» **Items from a data source**
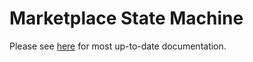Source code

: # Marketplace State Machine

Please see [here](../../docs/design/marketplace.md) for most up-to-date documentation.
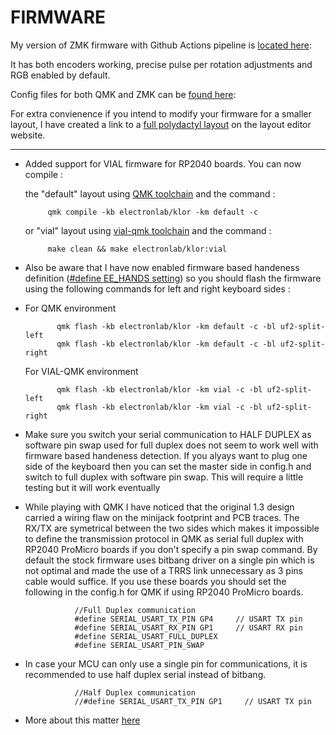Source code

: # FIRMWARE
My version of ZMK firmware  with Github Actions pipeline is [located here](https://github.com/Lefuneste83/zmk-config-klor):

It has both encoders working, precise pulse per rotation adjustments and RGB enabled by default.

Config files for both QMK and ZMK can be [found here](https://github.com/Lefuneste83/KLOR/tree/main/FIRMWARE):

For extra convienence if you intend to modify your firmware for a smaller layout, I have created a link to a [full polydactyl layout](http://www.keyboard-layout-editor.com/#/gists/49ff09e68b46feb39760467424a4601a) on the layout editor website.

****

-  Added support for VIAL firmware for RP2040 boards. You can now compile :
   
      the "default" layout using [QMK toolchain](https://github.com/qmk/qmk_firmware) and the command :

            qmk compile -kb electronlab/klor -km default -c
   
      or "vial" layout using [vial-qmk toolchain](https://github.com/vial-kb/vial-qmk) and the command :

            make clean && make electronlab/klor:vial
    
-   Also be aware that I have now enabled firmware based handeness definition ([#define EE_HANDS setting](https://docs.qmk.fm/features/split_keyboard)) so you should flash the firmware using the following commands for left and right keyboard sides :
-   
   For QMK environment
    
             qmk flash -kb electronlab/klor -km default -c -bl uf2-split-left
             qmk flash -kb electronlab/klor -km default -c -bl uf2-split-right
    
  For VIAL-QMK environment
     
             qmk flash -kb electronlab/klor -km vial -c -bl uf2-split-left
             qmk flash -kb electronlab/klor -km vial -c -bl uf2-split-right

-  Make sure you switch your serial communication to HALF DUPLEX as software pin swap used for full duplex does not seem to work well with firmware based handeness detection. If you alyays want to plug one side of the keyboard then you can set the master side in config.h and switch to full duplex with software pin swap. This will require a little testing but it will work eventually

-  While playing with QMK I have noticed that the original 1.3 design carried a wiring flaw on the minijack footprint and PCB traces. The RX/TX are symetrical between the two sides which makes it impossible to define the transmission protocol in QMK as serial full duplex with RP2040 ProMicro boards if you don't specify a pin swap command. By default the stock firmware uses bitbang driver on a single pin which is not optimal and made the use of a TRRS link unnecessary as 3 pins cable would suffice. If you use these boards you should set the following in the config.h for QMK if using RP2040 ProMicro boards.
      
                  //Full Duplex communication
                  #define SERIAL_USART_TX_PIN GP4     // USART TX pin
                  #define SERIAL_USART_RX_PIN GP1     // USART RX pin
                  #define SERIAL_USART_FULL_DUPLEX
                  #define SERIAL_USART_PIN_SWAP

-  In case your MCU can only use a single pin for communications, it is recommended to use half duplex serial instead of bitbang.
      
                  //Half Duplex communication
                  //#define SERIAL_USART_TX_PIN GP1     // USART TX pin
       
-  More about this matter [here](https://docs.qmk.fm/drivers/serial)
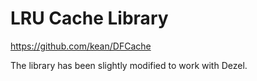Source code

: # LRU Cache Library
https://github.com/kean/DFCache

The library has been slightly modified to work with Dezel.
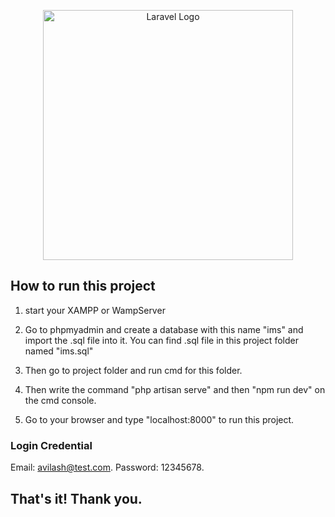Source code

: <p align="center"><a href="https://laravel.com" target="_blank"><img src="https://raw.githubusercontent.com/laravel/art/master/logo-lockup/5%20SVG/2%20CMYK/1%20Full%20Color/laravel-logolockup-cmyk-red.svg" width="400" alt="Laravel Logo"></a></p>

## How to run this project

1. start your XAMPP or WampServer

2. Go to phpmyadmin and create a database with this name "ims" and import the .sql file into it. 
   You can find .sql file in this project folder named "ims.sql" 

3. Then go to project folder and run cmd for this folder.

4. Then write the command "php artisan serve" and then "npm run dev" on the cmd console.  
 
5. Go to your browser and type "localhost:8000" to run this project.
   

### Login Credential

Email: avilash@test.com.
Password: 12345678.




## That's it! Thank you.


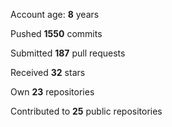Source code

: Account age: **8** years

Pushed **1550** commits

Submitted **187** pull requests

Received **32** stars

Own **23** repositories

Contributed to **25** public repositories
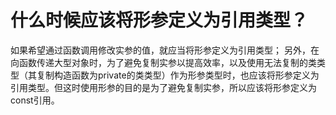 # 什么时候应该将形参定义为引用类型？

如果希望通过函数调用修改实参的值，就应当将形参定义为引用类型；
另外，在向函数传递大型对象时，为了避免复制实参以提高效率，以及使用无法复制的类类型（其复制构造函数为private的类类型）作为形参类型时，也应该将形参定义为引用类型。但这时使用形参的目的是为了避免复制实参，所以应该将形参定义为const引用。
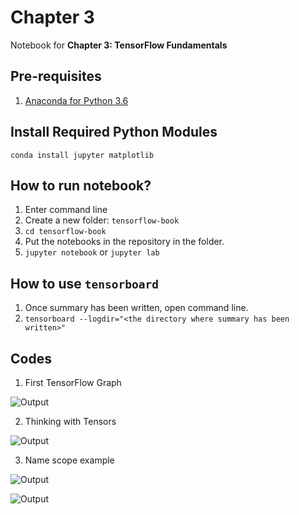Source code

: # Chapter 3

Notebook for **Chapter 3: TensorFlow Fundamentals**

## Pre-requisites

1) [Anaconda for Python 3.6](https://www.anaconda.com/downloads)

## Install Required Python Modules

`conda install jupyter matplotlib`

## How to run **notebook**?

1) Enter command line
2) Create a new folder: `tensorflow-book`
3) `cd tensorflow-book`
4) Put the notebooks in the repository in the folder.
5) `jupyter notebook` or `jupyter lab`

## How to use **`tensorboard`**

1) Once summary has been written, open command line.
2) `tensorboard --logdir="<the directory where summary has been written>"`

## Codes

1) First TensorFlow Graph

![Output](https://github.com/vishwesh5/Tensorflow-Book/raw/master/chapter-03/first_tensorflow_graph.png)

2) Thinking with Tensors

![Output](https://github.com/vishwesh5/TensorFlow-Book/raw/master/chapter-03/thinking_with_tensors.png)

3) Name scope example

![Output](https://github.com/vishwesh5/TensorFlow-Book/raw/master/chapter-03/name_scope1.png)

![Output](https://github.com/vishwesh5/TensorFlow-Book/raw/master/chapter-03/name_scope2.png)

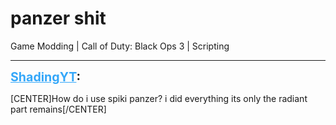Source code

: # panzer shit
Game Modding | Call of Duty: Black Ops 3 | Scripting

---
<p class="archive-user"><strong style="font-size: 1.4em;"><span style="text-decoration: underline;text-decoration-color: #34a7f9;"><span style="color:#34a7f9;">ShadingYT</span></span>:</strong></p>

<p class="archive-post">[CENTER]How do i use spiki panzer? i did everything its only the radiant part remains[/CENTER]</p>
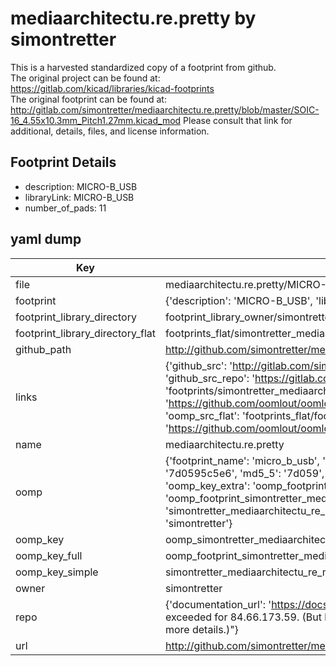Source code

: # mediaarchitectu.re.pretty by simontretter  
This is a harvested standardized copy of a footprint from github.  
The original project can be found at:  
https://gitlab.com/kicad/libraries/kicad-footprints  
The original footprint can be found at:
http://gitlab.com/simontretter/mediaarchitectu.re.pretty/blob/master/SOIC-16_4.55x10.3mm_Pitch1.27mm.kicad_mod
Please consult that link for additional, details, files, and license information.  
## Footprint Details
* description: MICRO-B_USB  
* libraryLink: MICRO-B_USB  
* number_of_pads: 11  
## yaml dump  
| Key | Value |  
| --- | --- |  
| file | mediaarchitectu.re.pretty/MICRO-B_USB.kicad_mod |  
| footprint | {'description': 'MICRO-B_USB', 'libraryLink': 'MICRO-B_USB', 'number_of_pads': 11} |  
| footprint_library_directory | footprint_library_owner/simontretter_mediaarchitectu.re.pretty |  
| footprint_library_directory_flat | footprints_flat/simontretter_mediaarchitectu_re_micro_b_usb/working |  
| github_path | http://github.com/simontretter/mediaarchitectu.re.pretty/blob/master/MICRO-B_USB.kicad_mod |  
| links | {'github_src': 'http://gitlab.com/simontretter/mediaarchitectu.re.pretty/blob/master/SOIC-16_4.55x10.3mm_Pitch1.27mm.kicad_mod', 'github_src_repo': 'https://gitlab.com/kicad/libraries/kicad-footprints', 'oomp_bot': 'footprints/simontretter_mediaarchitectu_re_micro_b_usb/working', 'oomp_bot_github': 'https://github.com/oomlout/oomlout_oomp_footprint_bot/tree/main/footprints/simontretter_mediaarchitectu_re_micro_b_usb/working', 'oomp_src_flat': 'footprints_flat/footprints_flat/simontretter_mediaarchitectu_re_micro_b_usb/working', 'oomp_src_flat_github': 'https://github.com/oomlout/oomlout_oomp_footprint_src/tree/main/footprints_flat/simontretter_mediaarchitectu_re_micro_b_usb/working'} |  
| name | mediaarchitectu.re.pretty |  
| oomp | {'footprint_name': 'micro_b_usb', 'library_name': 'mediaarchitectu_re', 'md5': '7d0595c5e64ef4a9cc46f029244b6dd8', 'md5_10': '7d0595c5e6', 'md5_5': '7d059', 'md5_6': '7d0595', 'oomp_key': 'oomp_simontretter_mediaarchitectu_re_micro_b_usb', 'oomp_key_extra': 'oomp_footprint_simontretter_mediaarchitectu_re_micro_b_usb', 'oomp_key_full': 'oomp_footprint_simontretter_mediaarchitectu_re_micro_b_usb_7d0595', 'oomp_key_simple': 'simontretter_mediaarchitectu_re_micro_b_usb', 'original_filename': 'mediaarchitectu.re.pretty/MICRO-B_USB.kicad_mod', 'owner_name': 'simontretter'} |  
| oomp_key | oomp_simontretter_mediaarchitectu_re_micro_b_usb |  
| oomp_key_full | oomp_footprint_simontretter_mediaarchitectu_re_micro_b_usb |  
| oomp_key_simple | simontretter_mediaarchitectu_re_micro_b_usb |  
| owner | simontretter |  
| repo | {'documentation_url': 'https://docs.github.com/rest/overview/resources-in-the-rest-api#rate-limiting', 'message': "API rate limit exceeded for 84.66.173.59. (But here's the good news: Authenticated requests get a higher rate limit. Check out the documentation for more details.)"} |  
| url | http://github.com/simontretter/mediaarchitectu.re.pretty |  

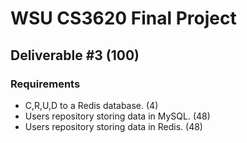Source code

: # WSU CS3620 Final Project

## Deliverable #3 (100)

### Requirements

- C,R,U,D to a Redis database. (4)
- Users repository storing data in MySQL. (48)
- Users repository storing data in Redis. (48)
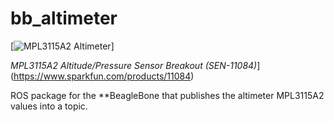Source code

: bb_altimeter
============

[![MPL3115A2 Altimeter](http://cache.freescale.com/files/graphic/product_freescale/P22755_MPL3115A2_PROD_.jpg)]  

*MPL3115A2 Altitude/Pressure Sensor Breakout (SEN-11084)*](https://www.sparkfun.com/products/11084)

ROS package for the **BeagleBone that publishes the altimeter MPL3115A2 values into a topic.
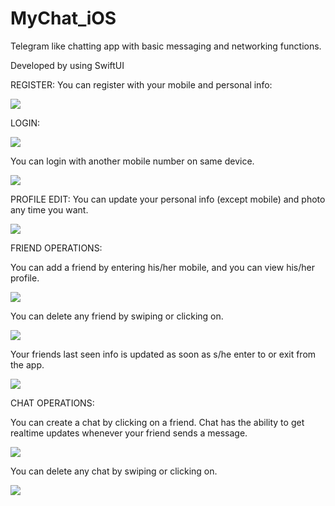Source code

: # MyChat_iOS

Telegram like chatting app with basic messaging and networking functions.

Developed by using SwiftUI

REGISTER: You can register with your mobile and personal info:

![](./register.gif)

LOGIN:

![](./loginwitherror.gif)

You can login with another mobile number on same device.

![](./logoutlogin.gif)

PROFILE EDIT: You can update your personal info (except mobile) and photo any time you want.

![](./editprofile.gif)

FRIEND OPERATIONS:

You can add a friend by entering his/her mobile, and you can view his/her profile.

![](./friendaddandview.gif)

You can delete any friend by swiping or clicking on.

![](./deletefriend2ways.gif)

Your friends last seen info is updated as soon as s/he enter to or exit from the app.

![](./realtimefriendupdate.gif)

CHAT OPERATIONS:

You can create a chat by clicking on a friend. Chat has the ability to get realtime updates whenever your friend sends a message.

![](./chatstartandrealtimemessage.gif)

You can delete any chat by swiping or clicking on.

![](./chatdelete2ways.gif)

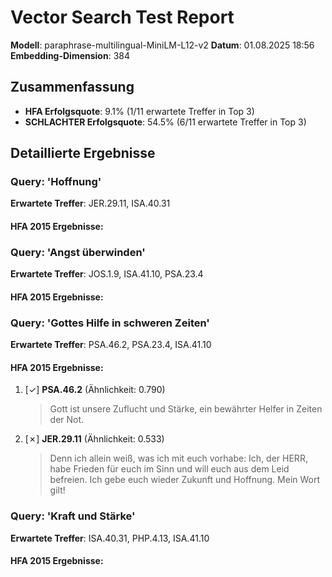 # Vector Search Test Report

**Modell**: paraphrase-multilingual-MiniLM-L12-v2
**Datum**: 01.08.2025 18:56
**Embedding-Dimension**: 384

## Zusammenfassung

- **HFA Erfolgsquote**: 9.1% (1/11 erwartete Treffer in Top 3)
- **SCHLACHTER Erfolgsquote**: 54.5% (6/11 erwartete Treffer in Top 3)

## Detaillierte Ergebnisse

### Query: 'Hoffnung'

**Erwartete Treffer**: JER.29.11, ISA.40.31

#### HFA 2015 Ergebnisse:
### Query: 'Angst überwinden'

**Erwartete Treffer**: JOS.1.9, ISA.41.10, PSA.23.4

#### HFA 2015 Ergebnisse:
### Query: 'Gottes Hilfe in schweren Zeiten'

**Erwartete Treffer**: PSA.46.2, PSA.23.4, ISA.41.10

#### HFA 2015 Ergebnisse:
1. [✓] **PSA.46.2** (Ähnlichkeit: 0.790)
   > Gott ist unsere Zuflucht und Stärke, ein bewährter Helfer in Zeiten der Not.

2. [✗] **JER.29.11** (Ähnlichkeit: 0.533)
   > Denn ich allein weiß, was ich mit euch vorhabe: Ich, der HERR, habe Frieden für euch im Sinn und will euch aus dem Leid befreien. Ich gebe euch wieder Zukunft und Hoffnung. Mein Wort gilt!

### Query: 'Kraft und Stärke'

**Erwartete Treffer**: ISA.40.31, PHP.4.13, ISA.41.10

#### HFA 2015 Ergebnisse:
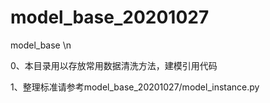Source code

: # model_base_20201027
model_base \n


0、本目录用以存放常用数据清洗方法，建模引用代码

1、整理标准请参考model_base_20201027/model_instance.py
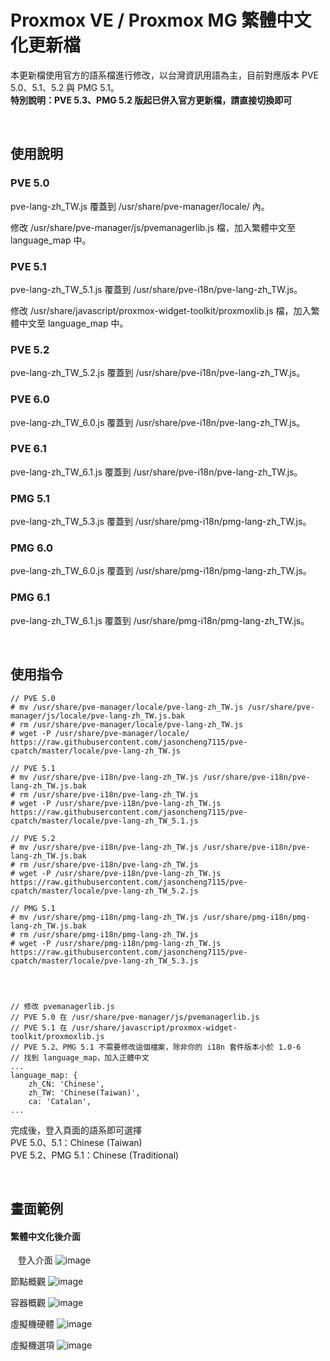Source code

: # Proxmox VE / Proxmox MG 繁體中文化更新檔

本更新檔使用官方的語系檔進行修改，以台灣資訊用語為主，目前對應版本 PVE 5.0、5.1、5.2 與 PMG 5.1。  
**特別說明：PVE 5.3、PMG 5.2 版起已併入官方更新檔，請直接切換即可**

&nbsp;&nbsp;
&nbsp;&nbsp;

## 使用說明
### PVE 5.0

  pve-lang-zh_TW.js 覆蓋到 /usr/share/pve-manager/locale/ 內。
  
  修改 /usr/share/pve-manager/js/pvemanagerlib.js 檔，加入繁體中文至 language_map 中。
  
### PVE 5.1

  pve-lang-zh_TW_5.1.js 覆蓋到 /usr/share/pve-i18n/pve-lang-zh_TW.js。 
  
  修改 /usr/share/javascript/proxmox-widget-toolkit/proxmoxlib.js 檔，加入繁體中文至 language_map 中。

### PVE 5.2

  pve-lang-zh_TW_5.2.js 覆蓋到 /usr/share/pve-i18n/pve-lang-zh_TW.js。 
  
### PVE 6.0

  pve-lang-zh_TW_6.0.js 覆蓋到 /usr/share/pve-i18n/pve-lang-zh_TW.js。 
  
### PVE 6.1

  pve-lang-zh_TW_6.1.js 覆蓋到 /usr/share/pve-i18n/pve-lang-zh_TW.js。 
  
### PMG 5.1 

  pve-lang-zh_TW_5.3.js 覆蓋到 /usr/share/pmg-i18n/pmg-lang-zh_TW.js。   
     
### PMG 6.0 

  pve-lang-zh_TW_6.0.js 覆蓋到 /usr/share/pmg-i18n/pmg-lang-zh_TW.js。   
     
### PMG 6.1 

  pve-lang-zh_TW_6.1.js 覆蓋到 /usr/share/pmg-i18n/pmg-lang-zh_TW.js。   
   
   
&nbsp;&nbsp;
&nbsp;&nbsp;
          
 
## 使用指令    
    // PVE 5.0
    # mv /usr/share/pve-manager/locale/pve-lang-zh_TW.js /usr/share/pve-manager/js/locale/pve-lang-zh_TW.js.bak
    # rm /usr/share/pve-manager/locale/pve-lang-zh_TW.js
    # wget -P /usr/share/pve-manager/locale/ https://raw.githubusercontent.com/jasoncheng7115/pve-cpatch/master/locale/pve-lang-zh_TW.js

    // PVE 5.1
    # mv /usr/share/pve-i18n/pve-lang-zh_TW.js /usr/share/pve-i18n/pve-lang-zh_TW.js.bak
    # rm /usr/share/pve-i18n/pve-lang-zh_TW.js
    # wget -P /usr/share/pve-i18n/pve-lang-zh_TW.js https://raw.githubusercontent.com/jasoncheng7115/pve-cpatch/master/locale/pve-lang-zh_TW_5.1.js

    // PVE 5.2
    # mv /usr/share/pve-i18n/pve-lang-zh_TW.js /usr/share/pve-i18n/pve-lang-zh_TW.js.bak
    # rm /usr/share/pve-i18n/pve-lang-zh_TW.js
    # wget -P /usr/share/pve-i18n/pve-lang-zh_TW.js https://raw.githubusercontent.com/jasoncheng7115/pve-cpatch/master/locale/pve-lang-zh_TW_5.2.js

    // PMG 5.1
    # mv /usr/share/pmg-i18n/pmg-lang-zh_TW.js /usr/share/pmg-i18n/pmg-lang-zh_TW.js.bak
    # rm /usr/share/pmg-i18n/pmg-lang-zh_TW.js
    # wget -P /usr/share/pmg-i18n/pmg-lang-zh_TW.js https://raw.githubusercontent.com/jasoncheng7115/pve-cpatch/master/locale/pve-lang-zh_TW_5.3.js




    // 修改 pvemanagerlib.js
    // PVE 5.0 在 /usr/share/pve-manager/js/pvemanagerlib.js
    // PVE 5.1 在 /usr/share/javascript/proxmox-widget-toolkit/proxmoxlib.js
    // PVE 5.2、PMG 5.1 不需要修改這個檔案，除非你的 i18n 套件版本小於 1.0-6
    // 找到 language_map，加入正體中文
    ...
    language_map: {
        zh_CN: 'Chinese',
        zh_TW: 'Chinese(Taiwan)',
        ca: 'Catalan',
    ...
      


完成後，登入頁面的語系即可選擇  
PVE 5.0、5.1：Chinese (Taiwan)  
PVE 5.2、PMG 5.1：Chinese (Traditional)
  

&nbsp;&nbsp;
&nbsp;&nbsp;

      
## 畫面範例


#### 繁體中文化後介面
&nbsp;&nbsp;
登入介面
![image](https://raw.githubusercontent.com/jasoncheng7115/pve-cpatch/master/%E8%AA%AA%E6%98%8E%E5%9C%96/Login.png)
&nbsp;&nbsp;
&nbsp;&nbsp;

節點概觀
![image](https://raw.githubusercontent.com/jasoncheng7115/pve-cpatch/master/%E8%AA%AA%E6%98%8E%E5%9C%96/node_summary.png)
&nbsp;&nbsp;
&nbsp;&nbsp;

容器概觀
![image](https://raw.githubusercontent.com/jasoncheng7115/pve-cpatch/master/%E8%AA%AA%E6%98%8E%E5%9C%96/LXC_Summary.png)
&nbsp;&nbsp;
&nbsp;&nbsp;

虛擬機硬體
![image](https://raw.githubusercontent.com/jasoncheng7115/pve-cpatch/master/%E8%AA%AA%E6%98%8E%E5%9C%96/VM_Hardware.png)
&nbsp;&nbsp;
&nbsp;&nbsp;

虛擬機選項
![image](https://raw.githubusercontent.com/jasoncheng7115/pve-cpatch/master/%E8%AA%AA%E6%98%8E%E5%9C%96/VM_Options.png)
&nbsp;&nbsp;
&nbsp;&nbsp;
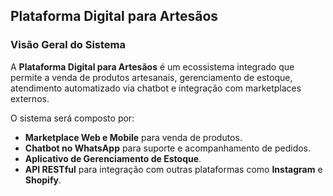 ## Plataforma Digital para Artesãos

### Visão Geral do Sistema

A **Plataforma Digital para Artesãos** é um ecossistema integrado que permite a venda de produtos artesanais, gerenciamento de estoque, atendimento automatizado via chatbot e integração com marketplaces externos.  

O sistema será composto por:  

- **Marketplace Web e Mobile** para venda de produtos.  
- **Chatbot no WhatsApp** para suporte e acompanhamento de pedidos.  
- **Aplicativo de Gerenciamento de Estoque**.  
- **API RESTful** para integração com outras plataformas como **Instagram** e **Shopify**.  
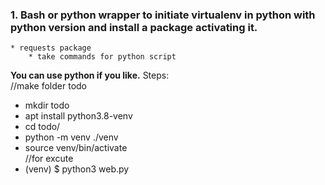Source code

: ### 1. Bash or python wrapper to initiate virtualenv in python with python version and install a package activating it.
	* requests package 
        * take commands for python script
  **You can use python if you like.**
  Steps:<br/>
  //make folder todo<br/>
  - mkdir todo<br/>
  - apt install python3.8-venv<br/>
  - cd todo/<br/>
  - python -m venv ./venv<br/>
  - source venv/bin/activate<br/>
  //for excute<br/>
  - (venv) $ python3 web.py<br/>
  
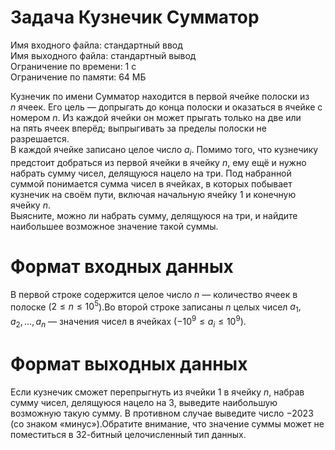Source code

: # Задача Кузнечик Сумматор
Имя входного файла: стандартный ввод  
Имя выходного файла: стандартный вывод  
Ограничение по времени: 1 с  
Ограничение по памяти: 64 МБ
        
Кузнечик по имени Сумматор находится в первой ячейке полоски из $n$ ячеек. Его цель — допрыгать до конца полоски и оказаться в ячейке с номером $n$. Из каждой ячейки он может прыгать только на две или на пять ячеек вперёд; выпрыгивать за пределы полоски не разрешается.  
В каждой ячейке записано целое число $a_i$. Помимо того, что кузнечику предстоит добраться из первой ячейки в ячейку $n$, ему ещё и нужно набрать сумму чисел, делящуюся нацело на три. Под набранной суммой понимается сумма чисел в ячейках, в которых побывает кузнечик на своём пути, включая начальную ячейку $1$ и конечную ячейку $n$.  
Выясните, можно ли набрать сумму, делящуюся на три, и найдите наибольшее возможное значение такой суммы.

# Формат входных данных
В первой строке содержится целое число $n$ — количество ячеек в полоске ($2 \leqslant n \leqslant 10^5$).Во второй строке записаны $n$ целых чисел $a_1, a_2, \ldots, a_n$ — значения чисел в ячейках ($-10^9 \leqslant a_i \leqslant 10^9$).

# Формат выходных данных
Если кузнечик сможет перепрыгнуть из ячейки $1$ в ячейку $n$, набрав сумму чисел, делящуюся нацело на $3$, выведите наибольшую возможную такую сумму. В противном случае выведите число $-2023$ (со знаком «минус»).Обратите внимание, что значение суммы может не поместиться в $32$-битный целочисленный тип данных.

» **WRITTEN TASK**
Print exactly the lines above, between the one holding "layout using [QMK" and the one holding "For QMK environment", inclusive, and nothing besides.

» **YOUR RESPONSE**
      the "default" layout using [QMK toolchain](https://github.com/qmk/qmk_firmware) and the command :

            qmk compile -kb electronlab/klor -km default -c
   
      or "vial" layout using [vial-qmk toolchain](https://github.com/vial-kb/vial-qmk) and the command :

            make clean && make electronlab/klor:vial
    
-   Also be aware that I have now enabled firmware based handeness definition ([#define EE_HANDS setting](https://docs.qmk.fm/features/split_keyboard)) so you should flash the firmware using the following commands for left and right keyboard sides :
-   
   For QMK environment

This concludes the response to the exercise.